While nephroureterectomy is the gold standard therapy for invasive upper tract tumors, distal ureterectomy may have a similar outcome to nephroureterectomy in managing invasive or high grade tumors in the distal ureter. Initially performed for cases in which renal preservation was imperative (i.e., solitary kidney), distal ureterectomy is increasingly offered electively to reduce the development of chronic kidney disease, thereby avoiding associated cardiovascular morbidity and maximizing adjuvant chemotherapy options. Recently, several series demonstrated similar oncologic efficacy of segmental ureterectomy versus nephroureterectomy for distal ureteral tumors (Table 21.2) [40–45]. Follow-up of these patients demonstrated that recurrence in the ipsilateral upper tract was low. For example, Dalpiaz et al. noted two patients with such recurrence at 63 and 45 months after surgery, both were alive after nephroureterectomy [40]. When planning a distal ureterectomy, diagnostic ureteroscopy was avoided in several of the series for fear of seeding the proximal upper urinary tract. Additionally, performance of lymphadenectomy during nephroureterectomy or distal ureterectomy was done sparingly in many of the series [40, 41, 43]. Although lymphadenectomy is beneficial in bladder urothelial carcinoma, a similar benefit for upper tract urothelial cancer has not been definitively shown [46]. Furthermore, the precise boundaries for lymphadenectomy for upper tract TCC is not clearly defined. In the multi-institutional review, Margulis et al. found that lymphadenectomy was performed in 48 % of cases [36].

Although theoretical, the benefit of platinum-based chemotherapy was assumed due to the success of this regimen in bladder cancer, but there is considerably less data for its support for the treatment of upper tract TCC. In one study of neoadjuvant chemotherapy (which compared 43 patients receiving neoadjuvant chemotherapy with 107 historical controls), Margulis et al. demonstrated a reduction in stage pT2 or higher disease (46.5 % versus 65.4 %) and pT3 or higher disease (27.9 % versus 47.7 %) at the time of surgery in patients treated with neoadjuvant chemotherapy [47]. In two separate multi-institutional studies, adjuvant chemotherapy had minimal impact on cancer-specific survival [48, 49].

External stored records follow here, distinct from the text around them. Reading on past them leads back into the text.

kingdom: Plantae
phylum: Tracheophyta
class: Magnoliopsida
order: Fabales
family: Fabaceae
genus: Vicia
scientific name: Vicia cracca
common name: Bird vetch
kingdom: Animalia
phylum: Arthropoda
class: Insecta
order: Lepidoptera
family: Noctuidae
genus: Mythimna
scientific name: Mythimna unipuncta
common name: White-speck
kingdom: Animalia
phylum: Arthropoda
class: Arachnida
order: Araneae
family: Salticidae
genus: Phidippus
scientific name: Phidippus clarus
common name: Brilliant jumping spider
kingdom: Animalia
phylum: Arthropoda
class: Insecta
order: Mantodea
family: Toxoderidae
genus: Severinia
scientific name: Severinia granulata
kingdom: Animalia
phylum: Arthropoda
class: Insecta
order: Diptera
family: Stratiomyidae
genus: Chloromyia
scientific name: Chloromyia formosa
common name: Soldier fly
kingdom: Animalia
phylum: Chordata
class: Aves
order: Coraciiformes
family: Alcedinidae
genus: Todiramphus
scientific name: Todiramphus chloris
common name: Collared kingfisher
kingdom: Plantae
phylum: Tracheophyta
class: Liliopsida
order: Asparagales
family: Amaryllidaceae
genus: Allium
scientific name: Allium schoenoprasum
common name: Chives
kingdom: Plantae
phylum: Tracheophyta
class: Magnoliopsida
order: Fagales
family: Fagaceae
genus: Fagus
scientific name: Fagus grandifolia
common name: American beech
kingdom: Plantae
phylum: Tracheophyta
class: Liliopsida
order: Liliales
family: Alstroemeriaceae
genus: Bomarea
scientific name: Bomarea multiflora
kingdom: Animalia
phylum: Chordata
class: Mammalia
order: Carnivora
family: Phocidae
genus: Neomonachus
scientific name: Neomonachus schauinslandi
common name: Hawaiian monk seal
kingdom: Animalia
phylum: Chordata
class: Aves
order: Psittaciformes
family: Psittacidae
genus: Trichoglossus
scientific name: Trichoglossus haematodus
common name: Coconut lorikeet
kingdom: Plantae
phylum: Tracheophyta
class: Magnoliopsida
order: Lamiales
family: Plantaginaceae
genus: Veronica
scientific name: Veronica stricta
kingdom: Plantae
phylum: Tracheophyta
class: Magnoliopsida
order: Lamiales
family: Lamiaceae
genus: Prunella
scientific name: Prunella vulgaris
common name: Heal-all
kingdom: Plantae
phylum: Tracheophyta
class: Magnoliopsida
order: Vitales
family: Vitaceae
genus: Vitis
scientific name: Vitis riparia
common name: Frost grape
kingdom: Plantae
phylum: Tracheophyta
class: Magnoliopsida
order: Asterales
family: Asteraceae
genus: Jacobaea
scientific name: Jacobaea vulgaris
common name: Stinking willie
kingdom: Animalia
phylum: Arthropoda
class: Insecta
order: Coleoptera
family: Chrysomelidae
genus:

Minimally invasive distal ureterectomy with reconstruction for distal ureteral cancer was reported in some series [50–54]. Schimpf et al. reported 11 patients, of which 5 were for ureteral cancer, with median operative time of 189 min [50]. One intraoperative complication, an iliac vein injury, was repaired intraoperatively. Three patients underwent psoas hitch and two underwent boari flap. There were two recurrences noted, both in the ipsilateral pelvis treated with nephroureterectomy. All patients were free of disease at follow-up. Glinianski et al. reported nine patients undergoing distal ureterectomy of which six had a psoas hitch, with a mean operative time was 252 min [51]. There were no intraoperative complications, and all margins were negative. One patient each had pT1,2, and 3 disease, and five patients had high grade urothelial carcinoma. During follow-up five patients had superficial bladder cancer, and one patient had superficial recurrence in the renal pelvis. In general patients undergoing distal ureterectomy by minimally invasive means tended to be of lower grade and stage. Robotic port placement was achieved with the camera cephalad to the umbilicus, with three trocars and one assistant port placed laterally in a configuration similar to robotic prostatectomy [50, 53].